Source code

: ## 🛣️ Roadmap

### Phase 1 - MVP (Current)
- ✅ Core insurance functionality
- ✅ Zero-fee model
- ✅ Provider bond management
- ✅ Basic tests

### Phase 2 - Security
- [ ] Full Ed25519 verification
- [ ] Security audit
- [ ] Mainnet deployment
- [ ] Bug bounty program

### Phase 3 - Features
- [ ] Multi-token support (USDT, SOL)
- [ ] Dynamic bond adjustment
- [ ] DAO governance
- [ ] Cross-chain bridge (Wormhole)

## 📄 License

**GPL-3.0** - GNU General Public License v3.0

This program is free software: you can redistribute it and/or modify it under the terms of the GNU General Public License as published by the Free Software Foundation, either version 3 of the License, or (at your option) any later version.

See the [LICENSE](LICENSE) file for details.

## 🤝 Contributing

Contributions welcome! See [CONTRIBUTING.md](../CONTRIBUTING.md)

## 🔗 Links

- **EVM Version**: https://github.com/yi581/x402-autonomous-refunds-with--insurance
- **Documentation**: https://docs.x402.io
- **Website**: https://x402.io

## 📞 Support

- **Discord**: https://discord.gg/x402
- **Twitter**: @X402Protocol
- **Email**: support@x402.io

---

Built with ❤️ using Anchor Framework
........
* [Action item] Update the records by swapping each "Phase" for "Stage", and reproduce all the lines with everything else unchanged.

* [Response for this exercise]
Source code

: ## 🛣️ Roadmap

### Stage 1 - MVP (Current)
- ✅ Core insurance functionality
- ✅ Zero-fee model
- ✅ Provider bond management
- ✅ Basic tests

### Stage 2 - Security
- [ ] Full Ed25519 verification
- [ ] Security audit
- [ ] Mainnet deployment
- [ ] Bug bounty program

### Stage 3 - Features
- [ ] Multi-token support (USDT, SOL)
- [ ] Dynamic bond adjustment
- [ ] DAO governance
- [ ] Cross-chain bridge (Wormhole)

## 📄 License

**GPL-3.0** - GNU General Public License v3.0

This program is free software: you can redistribute it and/or modify it under the terms of the GNU General Public License as published by the Free Software Foundation, either version 3 of the License, or (at your option) any later version.

See the [LICENSE](LICENSE) file for details.

## 🤝 Contributing

Contributions welcome! See [CONTRIBUTING.md](../CONTRIBUTING.md)

## 🔗 Links

- **EVM Version**: https://github.com/yi581/x402-autonomous-refunds-with--insurance
- **Documentation**: https://docs.x402.io
- **Website**: https://x402.io

## 📞 Support

- **Discord**: https://discord.gg/x402
- **Twitter**: @X402Protocol
- **Email**: support@x402.io

---

Built with ❤️ using Anchor Framework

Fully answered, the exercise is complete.